Source material section start

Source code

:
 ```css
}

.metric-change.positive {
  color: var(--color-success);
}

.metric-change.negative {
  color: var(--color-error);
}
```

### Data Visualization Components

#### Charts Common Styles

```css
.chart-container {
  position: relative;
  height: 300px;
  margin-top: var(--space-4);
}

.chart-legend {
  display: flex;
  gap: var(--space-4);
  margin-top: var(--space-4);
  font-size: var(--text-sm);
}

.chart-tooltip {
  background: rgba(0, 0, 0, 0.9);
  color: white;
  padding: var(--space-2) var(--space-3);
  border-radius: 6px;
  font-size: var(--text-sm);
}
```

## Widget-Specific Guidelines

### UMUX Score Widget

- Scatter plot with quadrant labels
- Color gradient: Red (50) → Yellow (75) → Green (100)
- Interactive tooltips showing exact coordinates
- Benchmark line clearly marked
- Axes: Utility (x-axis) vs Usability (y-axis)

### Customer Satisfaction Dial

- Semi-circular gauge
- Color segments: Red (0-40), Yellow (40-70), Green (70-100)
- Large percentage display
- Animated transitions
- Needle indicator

Source material section end

#### What you should do:
Write each line of the data above out again without altering a word.

#### Result:
Source code

:
 ```css
}

.metric-change.positive {
  color: var(--color-success);
}

.metric-change.negative {
  color: var(--color-error);
}
```

### Data Visualization Components

#### Charts Common Styles

```css
.chart-container {
  position: relative;
  height: 300px;
  margin-top: var(--space-4);
}

.chart-legend {
  display: flex;
  gap: var(--space-4);
  margin-top: var(--space-4);
  font-size: var(--text-sm);
}

.chart-tooltip {
  background: rgba(0, 0, 0, 0.9);
  color: white;
  padding: var(--space-2) var(--space-3);
  border-radius: 6px;
  font-size: var(--text-sm);
}
```

## Widget-Specific Guidelines

### UMUX Score Widget

- Scatter plot with quadrant labels
- Color gradient: Red (50) → Yellow (75) → Green (100)
- Interactive tooltips showing exact coordinates
- Benchmark line clearly marked
- Axes: Utility (x-axis) vs Usability (y-axis)

### Customer Satisfaction Dial

- Semi-circular gauge
- Color segments: Red (0-40), Yellow (40-70), Green (70-100)
- Large percentage display
- Animated transitions
- Needle indicator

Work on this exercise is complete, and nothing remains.